# Prove: sin A + sin B + sin C >2 if A+B+C=180 A<90 B<90 C<90?

innainnainna | Student

Is it proof?

You just verify the inquality for certain values.  What if it isn't correct for another set of values?

giorgiana1976 | Student

We'll re-write the constraint:

A+B = 180-C

We'll apply sine function both sides:

sin(A+B) = sin(180-C) = sin C

We'll divide by 2 the constraint:

(A+B)/2 = (180-C)/2

We'll apply sine function both sides:

sin (A+B)/2 = sin (180-C)/2 = sin (90 -C/2) = cos C/2

Now, we'll manage the left side of the inequality, replacing sin C by sin(A+B):

sin A + sin B + sin(A+B) > 2

We'll transform into a product the sum sin A + sin B:

2 sin [(A+B)/2]* cos [(A-B)/2] + sin(A+B) > 2

We'll use the double angle identity for sin(A+B):

sin(A+B) = 2 sin [(A+B)/2]* cos [(A+B)/2]

2 sin [(A+B)/2]* cos [(A-B)/2] + 2 sin [(A+B)/2]* cos [(A+B)/2]>2

2 sin [(A+B)/2]* {cos [(A-B)/2] +cos [(A+B)/2]} > 2

sin [(A+B)/2]* {cos [(A-B)/2] +cos [(A+B)/2]} > 1

We'll transform into a product the sum cos [(A-B)/2] +cos [(A+B)/2]:

2*sin [(A+B)/2]*cos [(A-B+A+B)/4]*cos[(A-B-A-B)/4] > 1

2*sin [(A+B)/2]*cos [(2A)/4]*cos[(-2B)/4] > 1

We'll replace sin [(A+B)/2] by cos C/2, we'll simplify inside brackets and we'll cancel the minus sign, since the cosine function is even.

cos (A/2) *cos (B/2) *cos (C/2)> 1/2

Since the values of the angles are smaller than 90, then all the angles are located in the 1st quadrant, where the values of the function cosine are positive.(the direction of the inequality remains unchanged).

We'll consider the values of the angle A = 60, B=45 => C = 75, for the sum of the angles to be of 180 degrees.

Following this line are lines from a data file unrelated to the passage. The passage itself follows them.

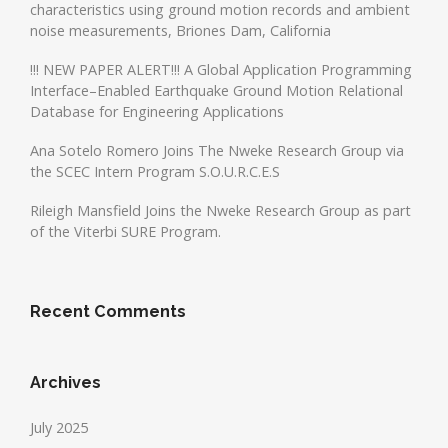
characteristics using ground motion records and ambient
noise measurements, Briones Dam, California
!!! NEW PAPER ALERT!!! A Global Application Programming
Interface–Enabled Earthquake Ground Motion Relational
Database for Engineering Applications
Ana Sotelo Romero Joins The Nweke Research Group via
the SCEC Intern Program S.O.U.R.C.E.S
Rileigh Mansfield Joins the Nweke Research Group as part
of the Viterbi SURE Program.
Recent Comments
Archives
July 2025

cos 60/2* cos 45/2* cos 75/2 > 1/2

We'll use the half angle identity:

cos 45/2 = sqrt [(1+cos 45)/2]

cos75/2 = sqrt [(1+cos 75)/2]

cos 60/2*sqrt [(1+cos 45)/2]*sqrt [(1+cos 75)/2] > 1/2

We'll raise to square to eliminate the square root:

3/4*[(1 + sqrt2/2)/2]*{[1+sqrt2/2*(sqrt3/2 - 1/2)]/2} > 1/4

Computing the left side, we'll get:

(12 + 3sqrt6 + 6sqrt2 - 3sqrt3 - 3sqrt3 - 3)/4 > 4

25.74/4 > 4

6.435 > 4

Therefore, the identity sin A + sin B + sin C >2 is verified, under the given constraints.